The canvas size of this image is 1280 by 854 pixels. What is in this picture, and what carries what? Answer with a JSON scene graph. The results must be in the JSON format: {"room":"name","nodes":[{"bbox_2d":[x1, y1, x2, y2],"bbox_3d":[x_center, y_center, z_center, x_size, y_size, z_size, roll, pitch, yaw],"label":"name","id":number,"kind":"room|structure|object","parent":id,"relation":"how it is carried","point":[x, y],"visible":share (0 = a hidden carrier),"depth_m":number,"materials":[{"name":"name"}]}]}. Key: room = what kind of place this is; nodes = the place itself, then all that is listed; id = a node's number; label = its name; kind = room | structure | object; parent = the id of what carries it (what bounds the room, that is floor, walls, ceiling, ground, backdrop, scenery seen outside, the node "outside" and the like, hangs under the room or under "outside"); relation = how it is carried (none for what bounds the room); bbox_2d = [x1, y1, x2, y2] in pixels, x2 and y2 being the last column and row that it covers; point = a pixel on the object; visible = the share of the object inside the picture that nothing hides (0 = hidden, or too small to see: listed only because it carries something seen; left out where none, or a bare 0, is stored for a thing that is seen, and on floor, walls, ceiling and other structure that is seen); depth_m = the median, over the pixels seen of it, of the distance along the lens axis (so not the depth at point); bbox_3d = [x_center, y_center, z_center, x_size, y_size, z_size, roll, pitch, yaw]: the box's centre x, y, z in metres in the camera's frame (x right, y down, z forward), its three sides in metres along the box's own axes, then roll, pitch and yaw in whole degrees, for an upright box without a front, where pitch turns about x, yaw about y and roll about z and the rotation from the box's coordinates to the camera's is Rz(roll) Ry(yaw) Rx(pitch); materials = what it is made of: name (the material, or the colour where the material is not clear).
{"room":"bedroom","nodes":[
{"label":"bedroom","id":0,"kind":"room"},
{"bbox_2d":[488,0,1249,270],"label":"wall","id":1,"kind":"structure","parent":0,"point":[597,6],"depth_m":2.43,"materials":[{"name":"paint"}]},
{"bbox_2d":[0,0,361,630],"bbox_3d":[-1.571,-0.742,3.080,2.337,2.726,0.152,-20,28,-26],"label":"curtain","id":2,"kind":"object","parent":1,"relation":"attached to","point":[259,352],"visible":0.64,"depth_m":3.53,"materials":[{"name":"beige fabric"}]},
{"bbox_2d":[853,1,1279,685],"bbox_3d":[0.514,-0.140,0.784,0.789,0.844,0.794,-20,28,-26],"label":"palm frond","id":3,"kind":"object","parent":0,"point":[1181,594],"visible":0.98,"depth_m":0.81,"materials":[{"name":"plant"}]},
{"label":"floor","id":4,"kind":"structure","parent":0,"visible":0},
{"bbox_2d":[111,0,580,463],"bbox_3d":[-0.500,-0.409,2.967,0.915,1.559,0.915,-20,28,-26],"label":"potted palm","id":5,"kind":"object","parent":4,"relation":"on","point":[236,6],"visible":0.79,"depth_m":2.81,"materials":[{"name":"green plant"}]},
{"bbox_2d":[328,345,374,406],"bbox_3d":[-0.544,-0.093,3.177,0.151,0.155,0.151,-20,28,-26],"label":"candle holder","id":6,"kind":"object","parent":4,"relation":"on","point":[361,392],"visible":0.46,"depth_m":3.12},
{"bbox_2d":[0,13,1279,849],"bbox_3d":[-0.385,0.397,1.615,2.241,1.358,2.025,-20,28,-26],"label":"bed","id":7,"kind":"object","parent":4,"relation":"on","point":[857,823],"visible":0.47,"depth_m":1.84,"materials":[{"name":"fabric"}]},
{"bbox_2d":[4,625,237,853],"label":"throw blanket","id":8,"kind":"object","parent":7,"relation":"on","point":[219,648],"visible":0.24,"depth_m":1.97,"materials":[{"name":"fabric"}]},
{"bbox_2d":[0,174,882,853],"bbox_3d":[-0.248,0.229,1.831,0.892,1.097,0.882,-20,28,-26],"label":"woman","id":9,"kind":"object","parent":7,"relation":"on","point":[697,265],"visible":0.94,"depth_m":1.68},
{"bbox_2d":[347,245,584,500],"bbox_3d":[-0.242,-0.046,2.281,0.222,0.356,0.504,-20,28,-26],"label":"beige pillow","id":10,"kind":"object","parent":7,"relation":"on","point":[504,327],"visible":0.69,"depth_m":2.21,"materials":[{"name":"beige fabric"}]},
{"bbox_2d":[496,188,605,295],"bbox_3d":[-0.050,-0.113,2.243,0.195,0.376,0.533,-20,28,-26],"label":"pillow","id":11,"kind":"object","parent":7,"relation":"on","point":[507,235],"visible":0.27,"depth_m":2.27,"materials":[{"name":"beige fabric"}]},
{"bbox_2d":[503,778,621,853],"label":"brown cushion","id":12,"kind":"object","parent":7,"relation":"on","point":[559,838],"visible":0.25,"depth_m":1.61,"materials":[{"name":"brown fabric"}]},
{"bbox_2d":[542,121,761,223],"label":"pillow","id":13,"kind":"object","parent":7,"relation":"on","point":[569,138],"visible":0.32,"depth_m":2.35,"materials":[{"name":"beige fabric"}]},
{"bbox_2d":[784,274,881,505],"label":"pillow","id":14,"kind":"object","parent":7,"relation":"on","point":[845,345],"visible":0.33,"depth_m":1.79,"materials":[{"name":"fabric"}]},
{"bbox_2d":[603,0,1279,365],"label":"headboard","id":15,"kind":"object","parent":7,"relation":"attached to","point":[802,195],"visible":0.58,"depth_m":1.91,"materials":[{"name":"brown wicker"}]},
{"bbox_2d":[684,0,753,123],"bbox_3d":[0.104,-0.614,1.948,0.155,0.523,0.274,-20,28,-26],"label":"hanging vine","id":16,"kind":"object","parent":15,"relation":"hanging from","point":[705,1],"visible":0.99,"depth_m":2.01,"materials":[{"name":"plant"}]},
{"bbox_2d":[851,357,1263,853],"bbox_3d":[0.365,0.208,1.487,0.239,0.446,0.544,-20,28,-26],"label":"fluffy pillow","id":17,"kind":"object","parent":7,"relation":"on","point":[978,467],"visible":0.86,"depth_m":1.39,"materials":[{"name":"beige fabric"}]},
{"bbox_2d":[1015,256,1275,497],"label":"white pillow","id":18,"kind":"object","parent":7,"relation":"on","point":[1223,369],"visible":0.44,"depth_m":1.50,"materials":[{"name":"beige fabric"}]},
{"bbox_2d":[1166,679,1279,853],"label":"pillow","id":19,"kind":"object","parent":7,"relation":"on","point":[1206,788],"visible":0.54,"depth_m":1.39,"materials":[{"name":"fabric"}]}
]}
____________________
## Brief
Show the data once more, exactly as it was written.

## Problem solution
The canvas size of this image is 1280 by 854 pixels. What is in this picture, and what carries what? Answer with a JSON scene graph. The results must be in the JSON format: {"room":"name","nodes":[{"bbox_2d":[x1, y1, x2, y2],"bbox_3d":[x_center, y_center, z_center, x_size, y_size, z_size, roll, pitch, yaw],"label":"name","id":number,"kind":"room|structure|object","parent":id,"relation":"how it is carried","point":[x, y],"visible":share (0 = a hidden carrier),"depth_m":number,"materials":[{"name":"name"}]}]}. Key: room = what kind of place this is; nodes = the place itself, then all that is listed; id = a node's number; label = its name; kind = room | structure | object; parent = the id of what carries it (what bounds the room, that is floor, walls, ceiling, ground, backdrop, scenery seen outside, the node "outside" and the like, hangs under the room or under "outside"); relation = how it is carried (none for what bounds the room); bbox_2d = [x1, y1, x2, y2] in pixels, x2 and y2 being the last column and row that it covers; point = a pixel on the object; visible = the share of the object inside the picture that nothing hides (0 = hidden, or too small to see: listed only because it carries something seen; left out where none, or a bare 0, is stored for a thing that is seen, and on floor, walls, ceiling and other structure that is seen); depth_m = the median, over the pixels seen of it, of the distance along the lens axis (so not the depth at point); bbox_3d = [x_center, y_center, z_center, x_size, y_size, z_size, roll, pitch, yaw]: the box's centre x, y, z in metres in the camera's frame (x right, y down, z forward), its three sides in metres along the box's own axes, then roll, pitch and yaw in whole degrees, for an upright box without a front, where pitch turns about x, yaw about y and roll about z and the rotation from the box's coordinates to the camera's is Rz(roll) Ry(yaw) Rx(pitch); materials = what it is made of: name (the material, or the colour where the material is not clear).
{"room":"bedroom","nodes":[
{"label":"bedroom","id":0,"kind":"room"},
{"bbox_2d":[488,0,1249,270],"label":"wall","id":1,"kind":"structure","parent":0,"point":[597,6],"depth_m":2.43,"materials":[{"name":"paint"}]},
{"bbox_2d":[0,0,361,630],"bbox_3d":[-1.571,-0.742,3.080,2.337,2.726,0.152,-20,28,-26],"label":"curtain","id":2,"kind":"object","parent":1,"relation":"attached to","point":[259,352],"visible":0.64,"depth_m":3.53,"materials":[{"name":"beige fabric"}]},
{"bbox_2d":[853,1,1279,685],"bbox_3d":[0.514,-0.140,0.784,0.789,0.844,0.794,-20,28,-26],"label":"palm frond","id":3,"kind":"object","parent":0,"point":[1181,594],"visible":0.98,"depth_m":0.81,"materials":[{"name":"plant"}]},
{"label":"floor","id":4,"kind":"structure","parent":0,"visible":0},
{"bbox_2d":[111,0,580,463],"bbox_3d":[-0.500,-0.409,2.967,0.915,1.559,0.915,-20,28,-26],"label":"potted palm","id":5,"kind":"object","parent":4,"relation":"on","point":[236,6],"visible":0.79,"depth_m":2.81,"materials":[{"name":"green plant"}]},
{"bbox_2d":[328,345,374,406],"bbox_3d":[-0.544,-0.093,3.177,0.151,0.155,0.151,-20,28,-26],"label":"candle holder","id":6,"kind":"object","parent":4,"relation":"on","point":[361,392],"visible":0.46,"depth_m":3.12},
{"bbox_2d":[0,13,1279,849],"bbox_3d":[-0.385,0.397,1.615,2.241,1.358,2.025,-20,28,-26],"label":"bed","id":7,"kind":"object","parent":4,"relation":"on","point":[857,823],"visible":0.47,"depth_m":1.84,"materials":[{"name":"fabric"}]},
{"bbox_2d":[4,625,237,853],"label":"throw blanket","id":8,"kind":"object","parent":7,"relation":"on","point":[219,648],"visible":0.24,"depth_m":1.97,"materials":[{"name":"fabric"}]},
{"bbox_2d":[0,174,882,853],"bbox_3d":[-0.248,0.229,1.831,0.892,1.097,0.882,-20,28,-26],"label":"woman","id":9,"kind":"object","parent":7,"relation":"on","point":[697,265],"visible":0.94,"depth_m":1.68},
{"bbox_2d":[347,245,584,500],"bbox_3d":[-0.242,-0.046,2.281,0.222,0.356,0.504,-20,28,-26],"label":"beige pillow","id":10,"kind":"object","parent":7,"relation":"on","point":[504,327],"visible":0.69,"depth_m":2.21,"materials":[{"name":"beige fabric"}]},
{"bbox_2d":[496,188,605,295],"bbox_3d":[-0.050,-0.113,2.243,0.195,0.376,0.533,-20,28,-26],"label":"pillow","id":11,"kind":"object","parent":7,"relation":"on","point":[507,235],"visible":0.27,"depth_m":2.27,"materials":[{"name":"beige fabric"}]},
{"bbox_2d":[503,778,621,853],"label":"brown cushion","id":12,"kind":"object","parent":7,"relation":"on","point":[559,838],"visible":0.25,"depth_m":1.61,"materials":[{"name":"brown fabric"}]},
{"bbox_2d":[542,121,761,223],"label":"pillow","id":13,"kind":"object","parent":7,"relation":"on","point":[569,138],"visible":0.32,"depth_m":2.35,"materials":[{"name":"beige fabric"}]},
{"bbox_2d":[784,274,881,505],"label":"pillow","id":14,"kind":"object","parent":7,"relation":"on","point":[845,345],"visible":0.33,"depth_m":1.79,"materials":[{"name":"fabric"}]},
{"bbox_2d":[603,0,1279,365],"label":"headboard","id":15,"kind":"object","parent":7,"relation":"attached to","point":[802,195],"visible":0.58,"depth_m":1.91,"materials":[{"name":"brown wicker"}]},
{"bbox_2d":[684,0,753,123],"bbox_3d":[0.104,-0.614,1.948,0.155,0.523,0.274,-20,28,-26],"label":"hanging vine","id":16,"kind":"object","parent":15,"relation":"hanging from","point":[705,1],"visible":0.99,"depth_m":2.01,"materials":[{"name":"plant"}]},
{"bbox_2d":[851,357,1263,853],"bbox_3d":[0.365,0.208,1.487,0.239,0.446,0.544,-20,28,-26],"label":"fluffy pillow","id":17,"kind":"object","parent":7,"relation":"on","point":[978,467],"visible":0.86,"depth_m":1.39,"materials":[{"name":"beige fabric"}]},
{"bbox_2d":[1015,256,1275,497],"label":"white pillow","id":18,"kind":"object","parent":7,"relation":"on","point":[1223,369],"visible":0.44,"depth_m":1.50,"materials":[{"name":"beige fabric"}]},
{"bbox_2d":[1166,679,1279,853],"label":"pillow","id":19,"kind":"object","parent":7,"relation":"on","point":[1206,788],"visible":0.54,"depth_m":1.39,"materials":[{"name":"fabric"}]}
]}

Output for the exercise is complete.